Hablamos de alimentación, no de residuos

Jose Santos

El pasado 2 de junio, el gobierno español presentó el Marco de Economía Circular, en el que se incluía un anteproyecto para la ley de residuos.

Seguramente es, en efecto, un buen instrumento para reducir la generación de residuos, mejorando así la eficiencia en el uso de recursos y disminuyendo el impacto medioambiental. Este borrador de proyecto de ley se mezclan todo tipo de recursos en un mismo saco: construcción, electrónica, textil, plástico,… Pero, si nos centramos en el tema de la alimentación, el enfoque que se da al residuo alimentario se presenta simplemente como un residuo a «gestionar» (traducido a lenguaje normal diríamos eliminar) y no como un recurso valioso que cuidar y aprovechar. Esto hace que se debilite la priorización en la prevención y en la concreción de una jerarquía de aprovechamiento que sea mucho más adecuada a las características de los alimentos.

El problema del despilfarro alimentario es especial, pues afecta a toda la sociedad en tanto que consumidora de alimentos y a toda la cadena desde la producción al consumo. Afecta también a la economía y al medio ambiente y genera problemas en otros países.

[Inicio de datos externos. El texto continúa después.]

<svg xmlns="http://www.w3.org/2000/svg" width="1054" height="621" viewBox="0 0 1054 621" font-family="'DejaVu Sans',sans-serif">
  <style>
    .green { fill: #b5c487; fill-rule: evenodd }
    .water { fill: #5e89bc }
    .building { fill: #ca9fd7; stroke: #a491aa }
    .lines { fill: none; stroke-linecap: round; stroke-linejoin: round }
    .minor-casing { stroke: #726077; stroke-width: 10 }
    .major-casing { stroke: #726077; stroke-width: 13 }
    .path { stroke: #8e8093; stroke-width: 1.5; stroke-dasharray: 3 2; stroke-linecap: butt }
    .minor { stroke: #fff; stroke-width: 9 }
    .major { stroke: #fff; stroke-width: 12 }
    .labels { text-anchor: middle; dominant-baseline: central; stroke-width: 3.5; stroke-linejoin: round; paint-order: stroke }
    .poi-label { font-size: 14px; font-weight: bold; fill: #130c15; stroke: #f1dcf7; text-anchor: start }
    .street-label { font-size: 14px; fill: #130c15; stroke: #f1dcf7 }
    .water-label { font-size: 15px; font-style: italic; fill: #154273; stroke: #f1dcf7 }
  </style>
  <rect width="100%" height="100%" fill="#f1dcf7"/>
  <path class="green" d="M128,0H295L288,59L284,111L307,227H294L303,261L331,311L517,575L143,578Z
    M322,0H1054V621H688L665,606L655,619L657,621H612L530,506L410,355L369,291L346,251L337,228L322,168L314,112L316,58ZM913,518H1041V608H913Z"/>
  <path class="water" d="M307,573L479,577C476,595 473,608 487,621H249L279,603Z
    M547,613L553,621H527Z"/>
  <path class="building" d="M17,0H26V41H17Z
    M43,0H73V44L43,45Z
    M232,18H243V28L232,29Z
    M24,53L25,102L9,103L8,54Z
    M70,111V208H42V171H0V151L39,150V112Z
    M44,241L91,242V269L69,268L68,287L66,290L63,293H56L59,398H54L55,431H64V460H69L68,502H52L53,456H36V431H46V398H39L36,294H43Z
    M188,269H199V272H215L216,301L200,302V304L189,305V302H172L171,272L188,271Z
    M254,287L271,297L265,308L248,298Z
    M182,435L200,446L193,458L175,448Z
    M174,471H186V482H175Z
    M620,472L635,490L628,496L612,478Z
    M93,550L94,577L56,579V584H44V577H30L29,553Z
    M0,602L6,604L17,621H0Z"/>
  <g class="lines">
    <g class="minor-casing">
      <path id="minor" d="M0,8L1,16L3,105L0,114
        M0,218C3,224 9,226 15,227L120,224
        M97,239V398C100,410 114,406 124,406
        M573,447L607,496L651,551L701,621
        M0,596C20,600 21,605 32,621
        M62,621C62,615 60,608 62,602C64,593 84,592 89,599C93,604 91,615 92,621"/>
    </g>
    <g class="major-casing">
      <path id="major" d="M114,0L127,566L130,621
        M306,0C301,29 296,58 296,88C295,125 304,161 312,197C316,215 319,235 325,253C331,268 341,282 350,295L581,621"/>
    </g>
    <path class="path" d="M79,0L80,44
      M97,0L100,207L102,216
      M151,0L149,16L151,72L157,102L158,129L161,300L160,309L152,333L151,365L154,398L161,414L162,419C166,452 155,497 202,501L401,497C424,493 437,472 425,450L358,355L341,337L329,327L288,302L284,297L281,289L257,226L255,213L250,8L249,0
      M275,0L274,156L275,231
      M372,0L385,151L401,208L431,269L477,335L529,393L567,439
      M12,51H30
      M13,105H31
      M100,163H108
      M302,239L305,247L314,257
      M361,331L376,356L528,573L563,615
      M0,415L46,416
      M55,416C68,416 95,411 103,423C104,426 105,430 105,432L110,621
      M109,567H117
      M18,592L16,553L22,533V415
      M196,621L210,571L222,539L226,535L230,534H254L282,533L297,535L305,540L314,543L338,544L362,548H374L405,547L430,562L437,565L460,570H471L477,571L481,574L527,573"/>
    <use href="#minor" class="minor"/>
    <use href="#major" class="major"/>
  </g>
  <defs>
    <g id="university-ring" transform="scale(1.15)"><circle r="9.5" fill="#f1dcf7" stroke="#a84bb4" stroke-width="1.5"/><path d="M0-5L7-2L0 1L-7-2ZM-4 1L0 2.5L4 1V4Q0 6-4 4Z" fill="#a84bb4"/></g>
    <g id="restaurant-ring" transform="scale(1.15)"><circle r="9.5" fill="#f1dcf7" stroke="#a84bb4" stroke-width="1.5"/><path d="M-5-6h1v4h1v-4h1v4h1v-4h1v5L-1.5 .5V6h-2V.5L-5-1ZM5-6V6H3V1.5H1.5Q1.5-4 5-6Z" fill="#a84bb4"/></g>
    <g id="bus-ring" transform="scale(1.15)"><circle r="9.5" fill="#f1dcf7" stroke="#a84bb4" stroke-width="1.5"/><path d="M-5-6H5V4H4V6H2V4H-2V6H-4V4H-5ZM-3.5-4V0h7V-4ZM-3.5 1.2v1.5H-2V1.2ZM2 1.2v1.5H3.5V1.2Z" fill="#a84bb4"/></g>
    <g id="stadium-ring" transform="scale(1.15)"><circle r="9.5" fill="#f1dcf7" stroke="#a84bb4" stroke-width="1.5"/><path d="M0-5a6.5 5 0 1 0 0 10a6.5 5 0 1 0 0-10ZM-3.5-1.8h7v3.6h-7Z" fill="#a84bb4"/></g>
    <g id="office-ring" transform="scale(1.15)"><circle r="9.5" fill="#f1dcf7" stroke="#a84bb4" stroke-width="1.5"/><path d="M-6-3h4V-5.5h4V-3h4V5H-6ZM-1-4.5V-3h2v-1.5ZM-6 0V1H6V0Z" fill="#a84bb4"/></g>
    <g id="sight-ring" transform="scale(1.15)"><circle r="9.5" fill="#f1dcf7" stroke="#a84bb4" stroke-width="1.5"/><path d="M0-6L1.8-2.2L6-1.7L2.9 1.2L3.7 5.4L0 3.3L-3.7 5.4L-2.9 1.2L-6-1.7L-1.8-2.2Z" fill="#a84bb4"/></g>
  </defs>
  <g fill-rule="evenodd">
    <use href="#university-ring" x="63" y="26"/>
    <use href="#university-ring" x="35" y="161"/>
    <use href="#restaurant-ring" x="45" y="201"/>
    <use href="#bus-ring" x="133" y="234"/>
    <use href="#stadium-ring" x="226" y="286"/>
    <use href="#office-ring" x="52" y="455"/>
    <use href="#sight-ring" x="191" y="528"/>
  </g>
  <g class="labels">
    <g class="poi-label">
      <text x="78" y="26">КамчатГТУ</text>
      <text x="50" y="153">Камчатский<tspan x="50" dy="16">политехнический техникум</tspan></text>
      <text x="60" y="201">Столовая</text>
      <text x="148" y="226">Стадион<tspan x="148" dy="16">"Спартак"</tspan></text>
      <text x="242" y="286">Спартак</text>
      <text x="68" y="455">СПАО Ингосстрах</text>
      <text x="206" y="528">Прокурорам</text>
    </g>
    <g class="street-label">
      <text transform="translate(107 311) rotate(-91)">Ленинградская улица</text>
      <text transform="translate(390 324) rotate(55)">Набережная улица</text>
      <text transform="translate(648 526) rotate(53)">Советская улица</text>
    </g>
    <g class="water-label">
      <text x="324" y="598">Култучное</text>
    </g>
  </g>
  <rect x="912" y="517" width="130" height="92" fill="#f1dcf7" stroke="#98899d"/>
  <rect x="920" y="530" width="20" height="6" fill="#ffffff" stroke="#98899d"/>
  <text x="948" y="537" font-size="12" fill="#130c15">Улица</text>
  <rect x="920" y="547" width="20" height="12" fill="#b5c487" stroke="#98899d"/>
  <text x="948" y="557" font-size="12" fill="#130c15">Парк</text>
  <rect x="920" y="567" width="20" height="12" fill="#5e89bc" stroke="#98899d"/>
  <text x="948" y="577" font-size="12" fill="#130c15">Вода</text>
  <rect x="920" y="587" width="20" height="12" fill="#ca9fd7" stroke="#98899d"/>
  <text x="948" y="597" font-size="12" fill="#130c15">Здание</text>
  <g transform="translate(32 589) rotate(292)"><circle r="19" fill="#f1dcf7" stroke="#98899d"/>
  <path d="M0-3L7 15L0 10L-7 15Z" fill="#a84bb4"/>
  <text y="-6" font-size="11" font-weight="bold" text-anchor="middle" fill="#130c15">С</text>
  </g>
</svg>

Por poner un ejemplo, la pérdida de alimentos (1/3 de los producidos según la FAO) hace que haya que buscar tierras y recursos en otros países, aunque eso suponga generar hambre, pobreza, guerras o migraciones.

Por eso es necesario realizar un enfoque mucho más amplio del problema, no sólo para evitar las consecuencias del despilfarro alimentario, sino que se ataque el problema desde las causas, también desde una legislación específica sobre el despilfarro alimentario. En este sentido se sitúa la Ley 3/2020 de 11 de marzo de prevención de las pérdidas y el despilfarro de alimentos, aprobada el pasado mes de marzo por el Parlamento de Cataluña.

Se trata de una norma pionera y bien planteada, que analiza las causas y consecuencias y actúa en consecuencia, implicando a toda la cadena alimentaria y con un régimen sancionador acorde a la gravedad del problema. En este sentido encontramos legislaciones similares en Francia o Italia (la primera incluso plantea penas de cárcel).

En España necesitamos que se genere una ley similar, que ponga las bases para evitar que ¡8 millones de toneladas de alimentos acaben en la basura cada año! Esta Ley debe ser previa a la Ley de residuos, que sólo se aplicaría, como último recurso, a los alimentos que realmente sean imposibles de aprovechar en la cadena alimentaria. Evidentemente tendrá conexión con otras normas como la economía circular, el cambio climático, la ley de la cadena alimentaria, las donaciones de alimentos, la política agrícola común europea (PAC),…

Para que los objetivos sean tan realistas como ambiciosos, es necesario realizar un estudio de la situación de partida actual y un esfuerzo de concienciación de los consumidores, al mismo tiempo que se incorporen medidas e incentivos que permitan alcanzar esos objetivos: beneficios fiscales, tasas disuasorias, obligatoriedad de incorporar este tema en la responsabilidad social corporativa, incluir cláusulas específicas en la compra pública, penalizar normas estéticas y promociones comerciales 3×2… y fomentar productos de cercanía, frescos, de temporada y no hiperprocesados.